5. DISCLAIMER: Seller(s) and Purchaser(s) acknowledge that they have not relied upon any advice or representations of any real estate licensee
involved in this sale relative to (i) the legal or tax consequences of this contract and the sale, purchase, or ownership of the property, (ii) the structural
condition of the property, including the roof and basement, (iii) construction materials, (iv) the nature and operating condition of the electrical, heating,
air conditioning, plumbing and water systems and appliances, (v) the age and square footage of the improvements, and the size or area of the property,
(vi) the availability of utilities or sewer service, (vii) the character of the neighborhood, (viii) the investment or resale value of the property, (ix) any
other matter affecting their willingness to sell or purchase the property on the terms and price herein set forth. Seller(s) and Purchaser(s) acknowledge
that if such matters are of concern to them in the decision to sell or purchase the property, they have sought and obtained independent advice relative
thereto.
→ Purchaser(s) initials _________ _________ Seller(s) initials _________ _________
6. FINANCING:
FHA LOAN: If FHA financing is used the attached FHA DISCLOSURES Addendum is incorporated herewith and made a part hereof.
VA LOAN: If VA financing is used it is expressly agreed that notwithstanding any other provisions of this contract, Purchaser shall not incur any
penalty by forfeiture of earnest money or otherwise be obligated to complete the purchase of the property described herein if the contract purchase price
exceeds the reasonable value of the property established by the Veterans Administration. Purchaser shall, however, have the privilege and option of
proceeding with the consummation of this contract without regard to the amount of the reasonable value established by the Veterans Administration.
CONVENTIONAL LOAN: If Conventional financing is used the Purchaser acknowledges that any appraisal required by the lender is used by the lender
to determine the maximum mortgage amount and does not warrant the value or condition of the property.
7. PRORATION: All taxes, any association dues/fees and rents will be prorated as of the consummation of the sale. The tax proration herein called for
will be based upon information obtained from the Tax Assessor or Tax Collector’s office. Any changes in such assessment after closing will be adjusted
accordingly between Seller and Purchaser.

• _Set exercise_
Carry on the real estate sale contract from the point where it stops, beginning after its final sentence.

• _Recorded information_

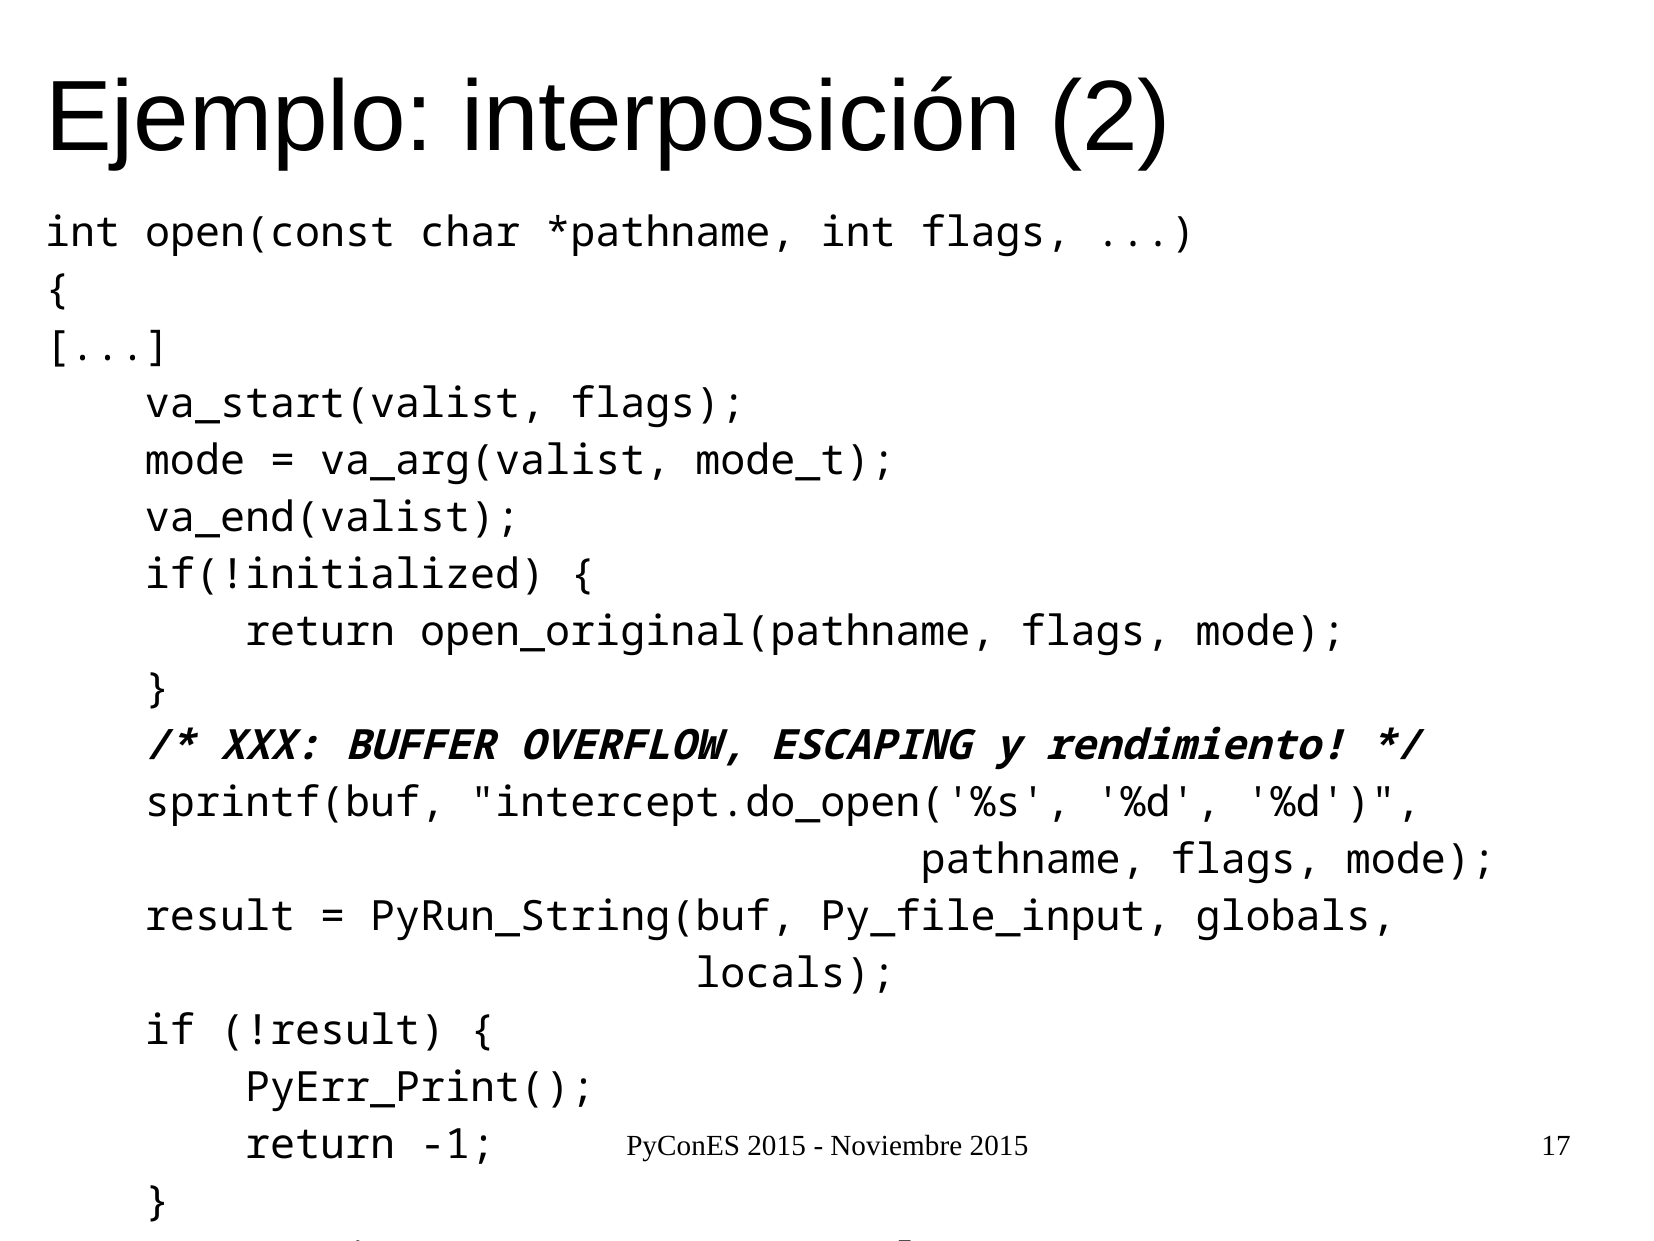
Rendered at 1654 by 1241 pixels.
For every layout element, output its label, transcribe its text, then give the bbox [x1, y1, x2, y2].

• _Answer for this exercise_
8. RISK OF LOSS: Seller agrees to keep in force sufficient hazard insurance on the property to protect all interests until the sale is closed and the deed
delivered. If the property is destroyed or materially damaged between the date hereof and the closing, and Seller is unable or unwilling to restore it to its
previous condition prior to closing, Purchaser will have the option of canceling this contract and receive back the earnest money, or accepting the property
in its then condition. If Purchaser elects to accept the property in its damaged condition, any insurance proceeds otherwise payable to Seller by reason
of such damage will be applied to the balance of the purchase price or otherwise be payable to Purchaser.
9. SYSTEMS, EQUIPMENT AND APPURTENANCES: The following items are included in this sale, if present: all heating and cooling
equipment, water heaters, door bells, mantels, light fixtures and bulbs and ceiling fans, including fan remote controls; storm doors, garage door openers
and remote controls, range, oven, installed dishwasher, permanently installed refrigerator, and all other built-in kitchen appliances; framed bathroom
mirrors and permanently attached plate glass mirrors; all bathroom fixtures; blinds, window treatments, rods and hardware; all wall-to-wall
carpet; all gas logs, fireplace doors and attached screens; all security system components and controls; permanently installed hot tub, above
ground and in ground swimming pool and its equipment; permanently installed outdoor water features, awnings, permanently installed outdoor
cooking grills; seller owned propane tanks; all landscaping and all outdoor lighting, both wired and solar; mail boxes; attached basketball goals and
backboards; TV wall mounts, TV antennae and seller owned satellite dishes (excluding components); central vacuum systems and attachments.
There shall be no substitutions or replacements of any of the above without the express written agreement of the parties. Items which do not belong to
the seller, such as leased security systems, satellite system, water softener systems, fuel tank, etc., do not convey and are not a part of this contract.
If an item not listed above is being conveyed, such item(s) to be included in a “Personal Property Conveyance” or equivalent. (e.g.,
refrigerators, washers & dryers).
→ Purchaser(s) initials _________ _________ Seller(s) initials _________ _________
10. SELLER WARRANTS that Seller has not received from any lawful authority notification regarding any assessments, pending public
improvements, repairs, replacements or alterations to the property that have not been satisfactorily made.
11. DEFAULT. Should either the Seller or Purchaser fail to carry out the terms of this contract in accordance with all its provisions, an aggrieved
party shall have the option to do one of the following:
(a) File a proceeding in a Court of competent jurisdiction provided (1) the proceedings are non-jury and THE RIGHT TO TRIAL BY JURY IS
WAIVED, (2) the amount in controversy (excluding funds held as earnest money) does not exceed $3,000.00 and (3) no licensed real estate
professional is a party, except as a stake holder of earnest money; OR,
(b) Reaffirm the contract and proceed through binding arbitration under paragraph 13 for the recovery of damages and/or for specific performance.
The damages in either instance may include any cost(s) incurred by the non-breaching party including reasonable attorney’s fees.
Financed Sales Contract Page 2 of 5 (Revised 08-2020)
THE USE OF THIS FORM BY ANY ONE OTHER THAN A REALTOR® MEMBER IS STRICTLY PROHIBITED
Copyright© by ValleyMLS.com, Inc.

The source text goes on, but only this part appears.